Defining a model, _init_(field_definition, data_sample=None)

Initialize a Dedupe object with a field definition

# initialize from a defined set of fields
fields = {
          'Site name': {'type': 'String'},
          'Address': {'type': 'String'},
          'Zip': {'type': 'String', 'Has Missing':True},
          'Phone': {'type': 'String', 'Has Missing':True},
          }

deduper = dedupe.Dedupe(fields)

or

deduper = dedupe.Dedupe(fields, data_sample)
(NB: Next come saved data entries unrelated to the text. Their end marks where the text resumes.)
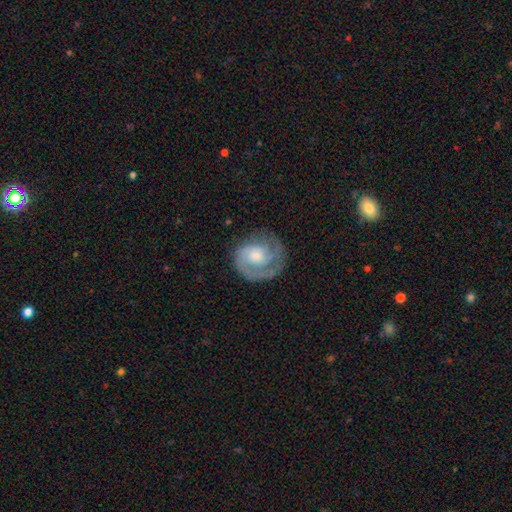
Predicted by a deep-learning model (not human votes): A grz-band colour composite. It shows a featured or disk galaxy (71%) with no bar (72%), 1 (41%) tight (55%) spiral arms (90%) and a moderate central bulge (49%). Merging: none (68%).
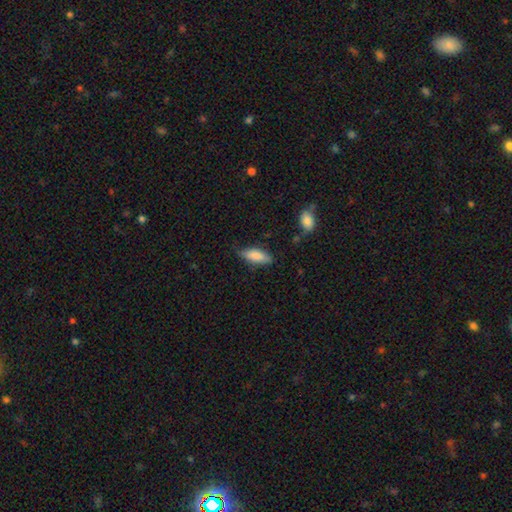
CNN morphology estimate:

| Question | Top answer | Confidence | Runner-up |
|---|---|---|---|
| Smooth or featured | smooth | 82% | featured or disk (12%) |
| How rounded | in between | 72% | cigar-shaped (26%) |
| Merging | none | 71% | minor disturbance (23%) |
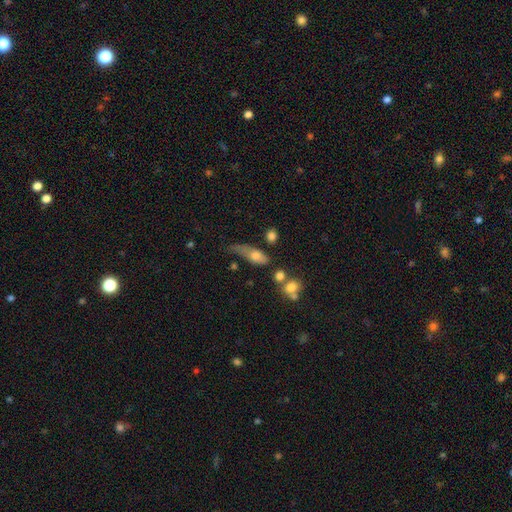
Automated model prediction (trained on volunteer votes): The model was most divided on "merging": minor disturbance: 31%, major disturbance: 29%, none: 26%, merger: 13%. More confident: smooth or featured — smooth (67%); how rounded — in between (65%).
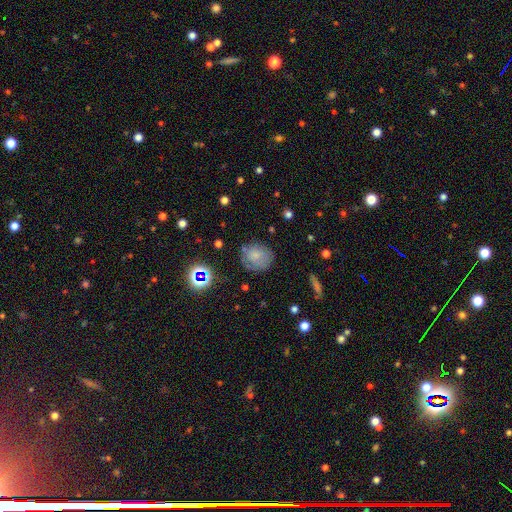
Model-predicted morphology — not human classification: This appears to be a smooth galaxy with no disk features (69%) that is round (75%). Merging: none (64%).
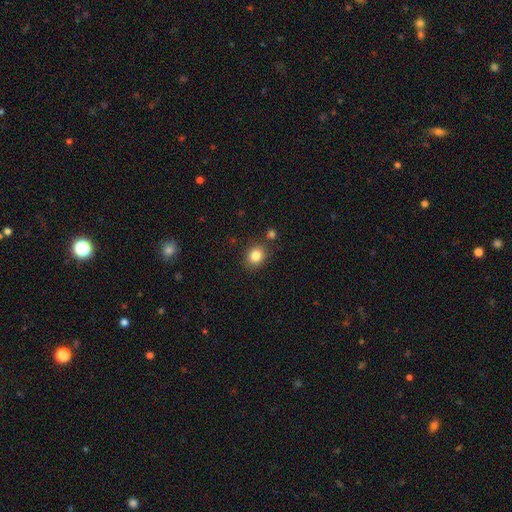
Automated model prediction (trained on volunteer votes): Smooth or featured: smooth — 83% (star or artifact — 10%)
How rounded: round — 60% (in between — 39%)
Merging: none — 82% (minor disturbance — 10%)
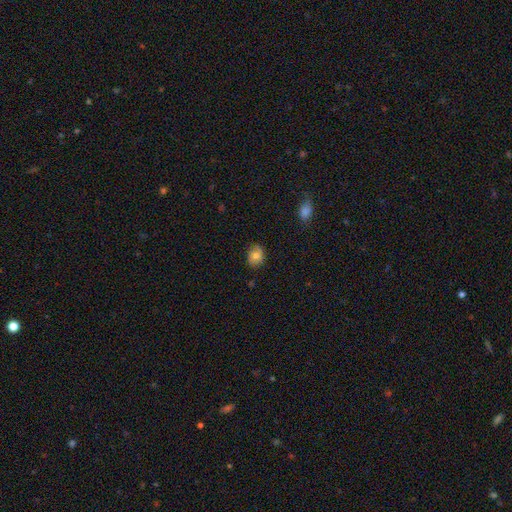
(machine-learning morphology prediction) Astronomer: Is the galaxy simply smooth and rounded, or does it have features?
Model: smooth — 78%.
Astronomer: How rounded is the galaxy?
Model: round — 58% (runner-up: in between, 41%).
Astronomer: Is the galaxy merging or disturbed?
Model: none — 79%.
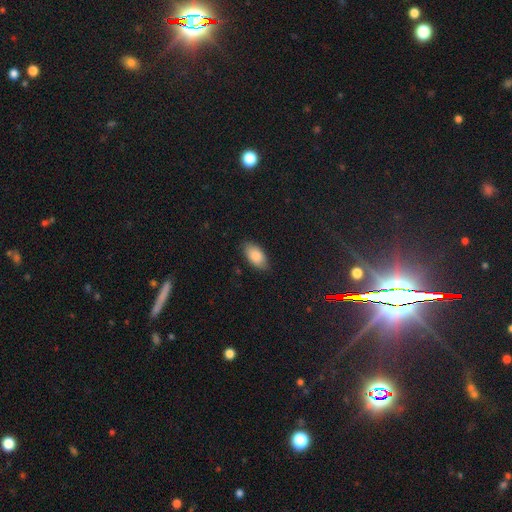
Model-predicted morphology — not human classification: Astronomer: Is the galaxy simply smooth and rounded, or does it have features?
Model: smooth — 87%.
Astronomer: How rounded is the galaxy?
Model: in between — 94%.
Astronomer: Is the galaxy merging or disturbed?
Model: none — 83%.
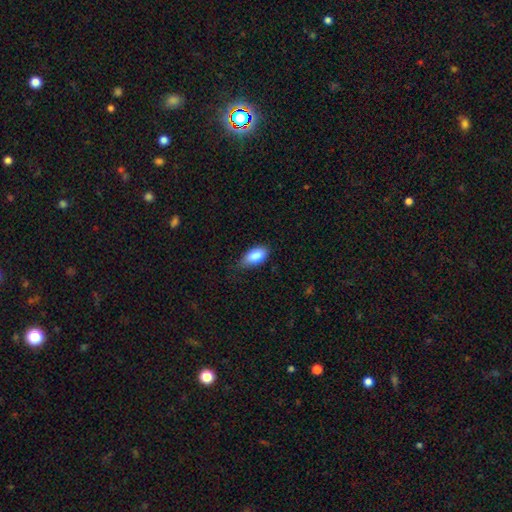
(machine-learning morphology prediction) The model was most divided on "merging": none: 68%, minor disturbance: 27%, major disturbance: 5%, merger: 1%. More confident: how rounded — in between (91%); smooth or featured — smooth (87%).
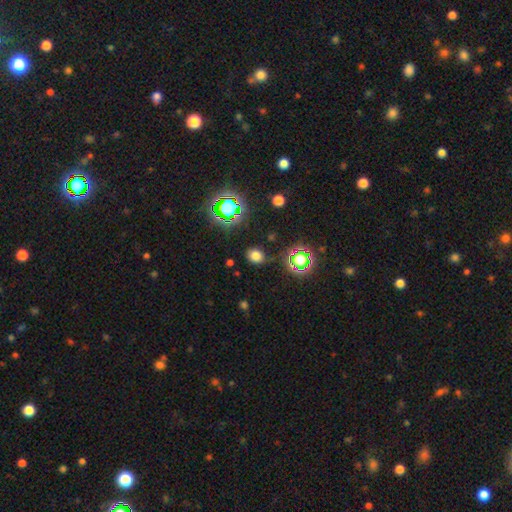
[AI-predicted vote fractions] smooth-or-featured: smooth: 69% | star or artifact: 25% | featured or disk: 6%
  how-rounded: round: 64% | in between: 35% | cigar-shaped: 1%
  merging: none: 83% | minor disturbance: 11% | major disturbance: 3% | merger: 2%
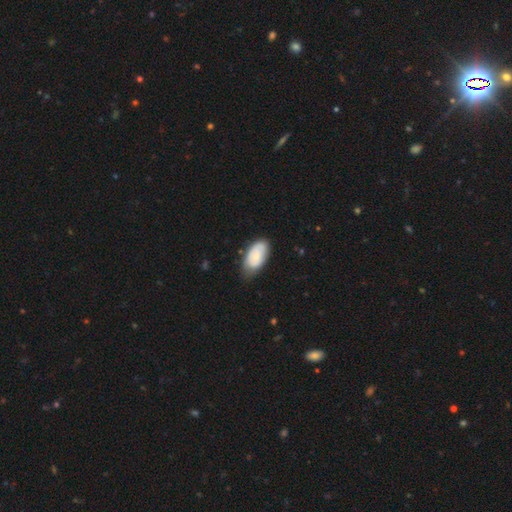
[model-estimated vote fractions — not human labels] Q: Smooth or featured?
A: smooth (69%); runner-up: featured or disk (25%)
Q: How rounded?
A: in between (94%); runner-up: round (3%)
Q: Merging?
A: none (62%); runner-up: minor disturbance (30%)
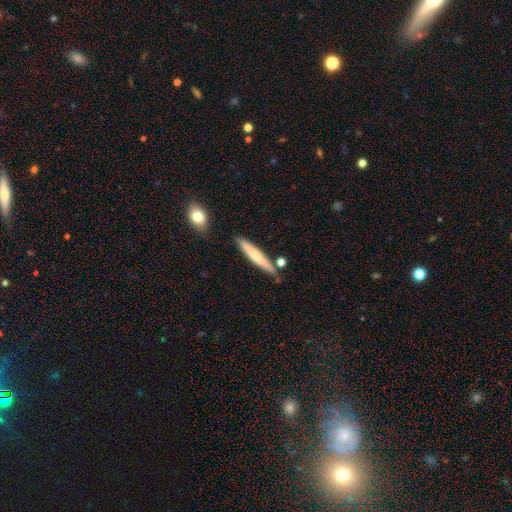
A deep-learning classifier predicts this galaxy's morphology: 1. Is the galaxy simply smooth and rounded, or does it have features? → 59% smooth, 35% featured or disk, 6% star or artifact.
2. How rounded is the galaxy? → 92% cigar-shaped, 7% in between, 1% round.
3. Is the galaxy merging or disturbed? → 79% none, 13% minor disturbance, 6% merger, 2% major disturbance.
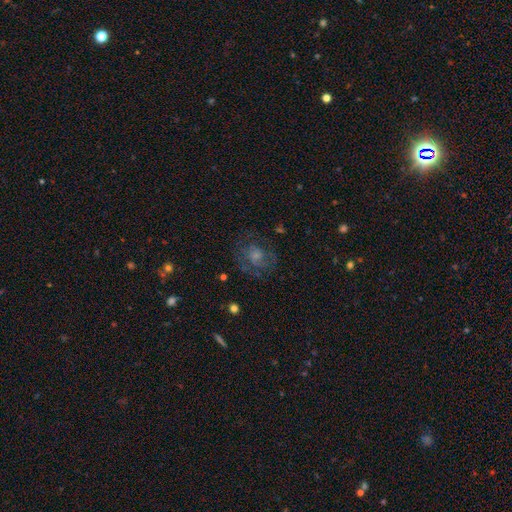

data_sample is an optional argument that we'll discuss fully below

num_processes should be the number of processes to use for parallel processing, defaults to 1

Field Definitions

A field definition is a dictionary where the keys are the fields that will be used for training a model and the values are the field specification

Field types include

  • String
  • Custom
  • LatLong
  • Set
  • Interaction

String Types

A 'String' type field must have as its key a name of a field as it appears in the data dictionary and a type declaration ex. {'Phone': {type: 'String'}} The string type expects fields to be of class string. Missing data should be represented as an empty string ''

String types are compared using affine gap string distance.

Custom Types

A 'Custom' type field must have as its key a name of a field as it appears in the data dictionary, at 'type' declaration, and a 'comparator' declaration. The comparator must be a function that can take in two field values and return a number or a numpy.nan (not a number, appropriate when a distance is not well defined, as when one of the fields is missing).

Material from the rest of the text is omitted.